Le rythme de la mode connaît à partir des années soixante-dix une accélération considérable. Le foisonnement d’inventions et de propositions nouvelles, qui émergeait au cours de la décennie précédente, se rationalise et va transformer irréversiblement la rue, les mentalités, le chic et les « looks ». En plus des vêtements, de leurs matières et des techniques de fabrication, les accessoires de mode explosent littéralement. On trouve de nouvelles formes de sac à main, de chaussures, de bijoux…
C’est en somme tout un rapport au vêtement qui change dans l’ensemble du monde occidental. Sous le regard attentif d’un Orient qui n’a pas encore accès à ce travail des apparences. Le produit qualifié se distingue du produit générique comme l’architecture se différencie de la construction ou la grande cuisine de la bonne nourriture… Pour défendre la prééminence qui est sienne depuis plus d’un siècle, la couture parisienne cherche de nouvelles stratégies aptes à la garantir commercialement face au produit en série qualifié. Cependant, le secteur du prêt-à-porter, toutes voiles aux vents de la mode, engendre ses propres Chefs de file, baptisés « stylistes » dans les années soixante.
C’est quoi le stylisme ?
Le stylisme est un tout, un concept global, une sorte d’arôme qu’on ajoute à la recette d’une production pour en faire ressortir la saveur et l’améliorer. Même si les magazines comme Elle ou Marie-Claire et, aux États-Unis bien sûr, le Women’s Wear Daily, unique journal de mode au monde à paraitre chaque jour, ont fait connaitre les noms, la personnalité ou le visage de ceux qui s’attaquaient au produit industriel, les stylistes des années soixante sont presque toujours demeurés des mercenaires au service de qui les employait, en l’occurrence des marques très générales comme Mendes, Rodier, Léonard, Biki, Pierre d’Alby, Weinberg, etc. Au cours des années soixante-dix s’impose une évidence car le talent doit revendiquer son identité.
À côté des généralistes, il faut des spécialistes
D’autant qu’en mode, chaque individualité créative constitue un cas spécifique. Ainsi va naitre le phénomène dit des « jeunes créateurs ». La jeunesse désignant moins ici, on le verra au fil des ans, l’âge de ces démiurges que la verdeur de leurs créations. C’est dans cette individuation au cas par cas que le Paris des seventies conserve aux yeux du monde la maitrise d’une situation de plus en plus explosive. Tous ne le comprennent pas de la même façon.

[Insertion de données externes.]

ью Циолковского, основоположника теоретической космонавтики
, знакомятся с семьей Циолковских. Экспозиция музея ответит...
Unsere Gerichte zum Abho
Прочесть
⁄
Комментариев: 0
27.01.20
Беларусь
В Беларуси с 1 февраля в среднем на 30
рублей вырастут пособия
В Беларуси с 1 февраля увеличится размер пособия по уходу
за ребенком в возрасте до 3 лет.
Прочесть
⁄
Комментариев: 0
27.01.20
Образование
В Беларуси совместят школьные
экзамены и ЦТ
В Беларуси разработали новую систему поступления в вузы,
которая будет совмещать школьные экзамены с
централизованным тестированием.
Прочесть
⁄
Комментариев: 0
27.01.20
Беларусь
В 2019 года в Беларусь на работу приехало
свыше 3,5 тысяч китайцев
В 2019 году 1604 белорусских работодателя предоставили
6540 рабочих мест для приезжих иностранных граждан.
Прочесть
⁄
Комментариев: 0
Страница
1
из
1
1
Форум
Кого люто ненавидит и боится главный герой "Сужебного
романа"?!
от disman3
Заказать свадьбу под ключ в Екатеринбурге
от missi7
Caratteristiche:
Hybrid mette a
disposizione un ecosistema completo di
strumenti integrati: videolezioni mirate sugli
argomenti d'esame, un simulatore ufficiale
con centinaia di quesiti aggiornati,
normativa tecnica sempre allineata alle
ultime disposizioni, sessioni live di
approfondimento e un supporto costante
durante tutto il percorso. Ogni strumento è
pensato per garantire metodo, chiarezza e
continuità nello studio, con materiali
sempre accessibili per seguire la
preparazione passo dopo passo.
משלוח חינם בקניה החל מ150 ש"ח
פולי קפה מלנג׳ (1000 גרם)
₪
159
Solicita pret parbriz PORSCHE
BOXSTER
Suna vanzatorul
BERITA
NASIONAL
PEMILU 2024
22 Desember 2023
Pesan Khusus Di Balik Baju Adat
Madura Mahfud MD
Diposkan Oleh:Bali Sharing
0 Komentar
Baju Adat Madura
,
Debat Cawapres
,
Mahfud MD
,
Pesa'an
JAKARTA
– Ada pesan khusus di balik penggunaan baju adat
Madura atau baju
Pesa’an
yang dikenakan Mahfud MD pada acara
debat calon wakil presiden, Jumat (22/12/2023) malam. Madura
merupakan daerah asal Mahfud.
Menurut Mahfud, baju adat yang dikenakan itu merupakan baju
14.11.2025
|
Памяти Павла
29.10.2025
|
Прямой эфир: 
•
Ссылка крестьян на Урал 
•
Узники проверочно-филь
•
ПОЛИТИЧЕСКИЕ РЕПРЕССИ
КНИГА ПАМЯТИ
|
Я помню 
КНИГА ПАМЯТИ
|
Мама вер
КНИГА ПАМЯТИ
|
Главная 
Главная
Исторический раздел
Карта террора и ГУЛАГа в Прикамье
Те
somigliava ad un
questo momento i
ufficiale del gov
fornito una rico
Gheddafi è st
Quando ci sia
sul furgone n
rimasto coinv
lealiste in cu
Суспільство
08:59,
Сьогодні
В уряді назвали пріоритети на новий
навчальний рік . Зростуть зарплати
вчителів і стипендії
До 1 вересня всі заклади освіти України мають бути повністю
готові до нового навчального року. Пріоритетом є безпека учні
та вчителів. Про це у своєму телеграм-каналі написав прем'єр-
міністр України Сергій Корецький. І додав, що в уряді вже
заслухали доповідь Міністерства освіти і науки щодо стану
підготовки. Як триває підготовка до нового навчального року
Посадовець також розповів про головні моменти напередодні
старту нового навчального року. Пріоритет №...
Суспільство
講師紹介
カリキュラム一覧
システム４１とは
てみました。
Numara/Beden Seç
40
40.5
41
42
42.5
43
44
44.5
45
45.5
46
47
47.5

Ainsi les journaux propagent-ils l’image élégante de Claude Pompidou, la femme du président de la République française, qui arbore avec une allure certaine les derniers modèles des grands couturiers, de Chanel à Courreges.
La politique et la mode
Mais dans le même temps, Georges Pompidou lui-même déclare, dans une allocution qui fait encore dresser les cheveux des responsables du luxe : « Nous ne voulons pas faire la France de la couture et des parfums ». La droite, parce que naturellement conservatrice, la gauche, parce qu’elle confond encore fantaisie avec frivolité, les vieux industriels, parce qu’ils ne comprennent rien aux jeunes créateurs, beaucoup de Français qui rêvent du Concorde, de belles autoroutes, de villes nouvelles ne reconnaissent en mode que Pierre Cardin. Parce qu’il pose en cosmonaute…
L’entrée des marques étrangères dans la mode française
Tout cela et bien d’autres choses vont alors profiter aux marques étrangères. Celles-ci vont considérablement se développer dans les années à venir. En France, en Italie, aux États-Unis, beaucoup de nouvelles figures déterminant la tendance ne sortent plus par cooptation naturelle du Sérail de la couture parisienne. Dès lors, il n’y a plus d’évolution unique. Plutôt que de mode, il faudrait parler des modes. Foisonnante, souvent contradictoire, la créativité des seventies ressemble à un torrent qui sort parfois de son lit avant d’échapper à qui tente d’en réguler le cours. La France de la couture et des parfums ne se montrera effectivement pas la plus habile à exploiter cette sensibilité libertaire. Cependant, à la toute fin du siècle, c’est encore autour de l’axe défini par Paris à la fin des années soixante-dix que tourne aujourd’hui la planète mode.